The DEA's story was that Chong was simply "forgotten." A likelier explanation is that he was ignored, or even singled out for deliberate abuse. Chong shouted and screamed for help, kicking against the heavy door of his cell. Although his hands were cuffed, he managed to tear a small fragment from his jacket, which he shoved under the door in an effort to get the attention of his jailers.

Since Chong had no difficulty hearing conversations and other sounds outside his cell, there's no reason to doubt that his pleas were heard, and simply disregarded.

After being left alone, handcuffed, in complete darkness, Chong began to hallucinate. Fearing that he might die in captivity, he shattered his eyeglasses and used broken shards to carve the words "Sorry, mother" into his arm.

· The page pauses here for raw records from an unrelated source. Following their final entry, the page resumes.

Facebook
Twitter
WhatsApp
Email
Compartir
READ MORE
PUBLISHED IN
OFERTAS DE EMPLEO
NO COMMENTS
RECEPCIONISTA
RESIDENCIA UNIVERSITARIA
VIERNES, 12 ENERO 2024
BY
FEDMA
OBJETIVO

Although Chong has admitted he had gone to a friend's house to commemorate "4/20," an unofficial observance celebrating recreational marijuana use, he was not charged with a narcotics offense. Through its prohibition enforcement action, DEA managed to create conditions in which Chong ingested substances much worse for him than marijuana. Left for several days without food or water to sustain him, Chong made a futile attempt to trigger an overhead fire sprinkler, and then eventually drank his own urine. Tormented by the insistent protests of an empty stomach, he consumed a small amount of a white, powdery substance that was found to be methamphetamine.

By the time two agents "discovered" him, Chong was literally pleading for his captors to kill him. He was hospitalized for acute dehydration, renal failure, a perforated esophagus, and severe cramps. He had shed 15 pounds. He has never received an apology.

If a dog had been subjected to treatment similar to the abuse inflicted on Daniel Chong, those responsible would face felony charges. Thanks to the spurious principle of "supremacy clause immunity," there is no measurable likelihood that the people who nearly tortured Chong to death will face criminal charges. It's quite likely they will never be identified.

It's not just the Feds employed by the DEA – an agency best described as the CIA's slow-witted sibling – who enjoy this privilege.

No criminal charges have been filed against the Lee County, Florida Sheriff's Deputies responsible for the torture death of Cleveland resident Nick Christie. The emotionally disturbed 62-year-old man was detained for several days in March 2009 after his frantic wife Joyce made the fatal mistake of calling the police for "help."

Mr. Christie, who had recently been prescribed a potent anti-depressant called Lexapro, suddenly left his home in Cleveland to visit family in Ft. Myers. When he arrived at his brother's house, Christie's behavior became dangerously erratic.

Acting on the tragically misguided assumption that requesting police intervention is a good idea, Joyce called the Lee County Sheriff's Department to ask them to find Nick and get him to a hospital. After deputies found the retired boilermaker, they arrested him on trespassing charges.

Over the next 43 hours, Christie was repeatedly shackled in a restraint chair, hooded, and attacked with military-grade pepper spray. The chemical assault was so intense that it left other inmates gagging on the fumes. Christie, who suffered from respiratory and heart disease, pleaded with deputies to remove the spit mask because he couldn't breathe. One inmate described how Nick turned "purple and almost blue" as he suffocated.